In general, the Court was dismissive of much of the transfer pricing and expert evidence provided in relation to the arm's-length nature of the loan. The Court preferred to consider the matter from the perspective of a commercial lender and in doing so stated that much of the evidence surrounding credit rating in this case was unhelpful in determining what constituted arm's-length. Given the predominant methodology for transfer pricing on a loan is based upon the credit rating of the borrower, it is unclear how the case affects the appropriateness of impacts upon existing arrangements.
We understand that CAHPL has lodged an appeal, which is unsurprising given the large amount at stake (approximately A$270 million ($194 million)) and the precedential nature of the case.

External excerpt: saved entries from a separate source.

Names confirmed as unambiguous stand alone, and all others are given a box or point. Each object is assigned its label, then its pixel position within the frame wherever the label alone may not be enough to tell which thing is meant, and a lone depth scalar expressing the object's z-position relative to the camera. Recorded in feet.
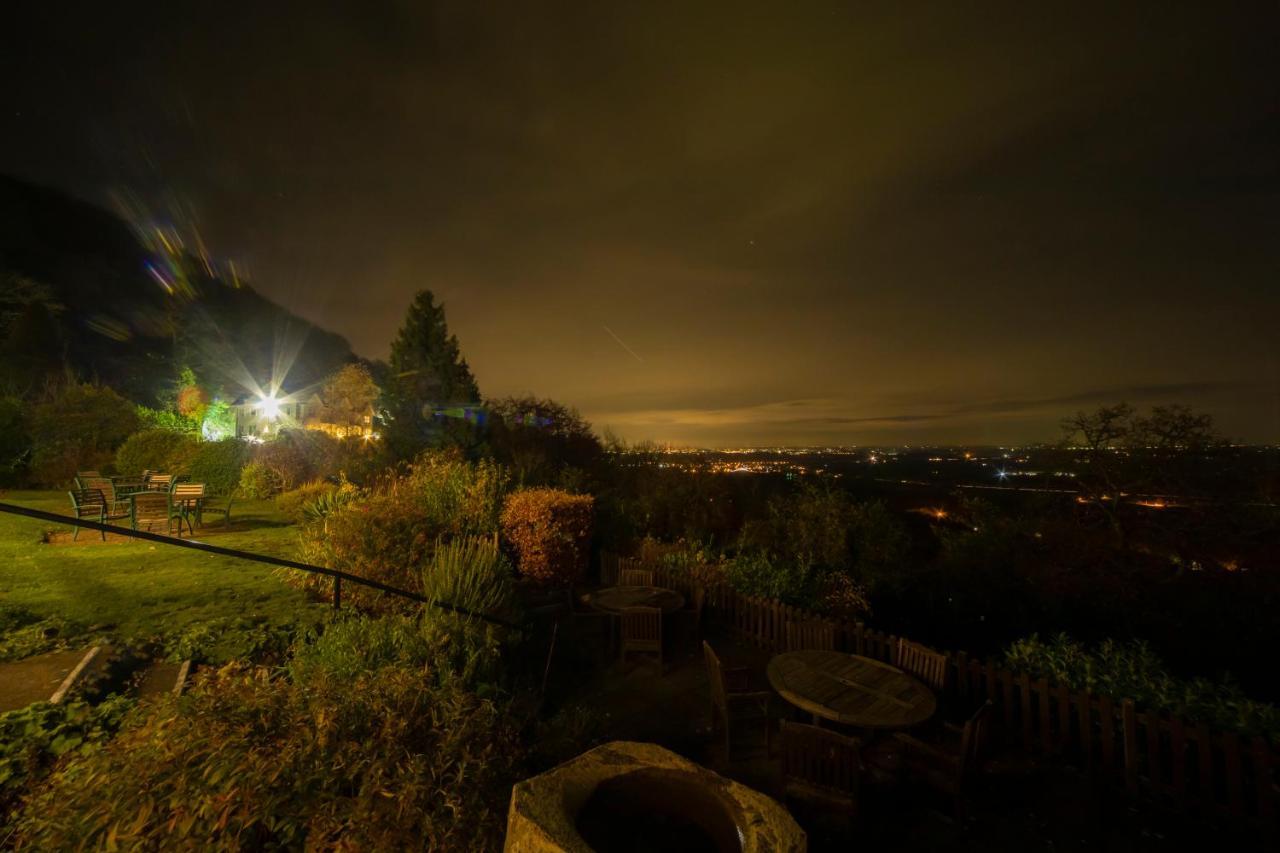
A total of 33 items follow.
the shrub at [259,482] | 52.85
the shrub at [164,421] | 65.90
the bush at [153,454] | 53.88
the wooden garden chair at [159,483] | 38.37
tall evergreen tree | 55.72
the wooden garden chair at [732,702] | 15.61
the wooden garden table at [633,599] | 23.91
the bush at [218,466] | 52.95
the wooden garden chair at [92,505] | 28.94
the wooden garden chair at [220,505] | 38.37
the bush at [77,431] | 52.97
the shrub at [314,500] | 30.35
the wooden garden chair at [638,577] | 28.73
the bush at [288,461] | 55.36
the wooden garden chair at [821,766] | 12.37
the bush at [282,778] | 6.31
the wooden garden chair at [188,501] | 31.94
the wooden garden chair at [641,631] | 21.79
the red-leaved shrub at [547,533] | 29.12
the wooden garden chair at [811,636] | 22.36
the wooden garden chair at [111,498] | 31.04
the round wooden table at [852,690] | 14.37
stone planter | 5.94
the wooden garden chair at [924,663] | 18.21
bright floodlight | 106.63
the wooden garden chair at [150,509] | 30.83
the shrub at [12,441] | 50.55
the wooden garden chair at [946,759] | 13.05
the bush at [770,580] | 28.35
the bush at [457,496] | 29.50
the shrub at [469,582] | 18.13
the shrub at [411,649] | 13.29
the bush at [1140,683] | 14.35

The Tax and Superannuation Laws Amendment (2015 Measures No 4) Act 2015 received royal assent on October 13 2015. Most relevantly, the Act amends the scrip-for-scrip provisions to introduce further integrity measures regarding the application of the significant and common stakeholder tests (which can impact upon the cost base of shares) as well as rules regarding how debts of the group are treated on a scrip-for-scrip transaction. As a result of the amendments, future scrip-for-scrip transactions will need to carefully consider the funding arrangements to ensure that no adverse tax consequences arise as a result.
The Tax Laws Amendment (Combating Multinational Tax Avoidance) Bill 2015 was passed by both houses of Parliament on December 3 2015 and now awaits royal assent. The Bill contains the new Multinational Anti-Avoidance Law (MAAL) which broadens Australia's general anti-avoidance rules to target large entities that structure their operations is a manner so as to avoid creating a taxable presence in Australia. In addition, the Bill contains country-by-country reporting requirements consistent with OECD policy and increased penalties for large entities that enter into schemes for the purpose of obtaining tax benefits. The measures apply from January 1 2016.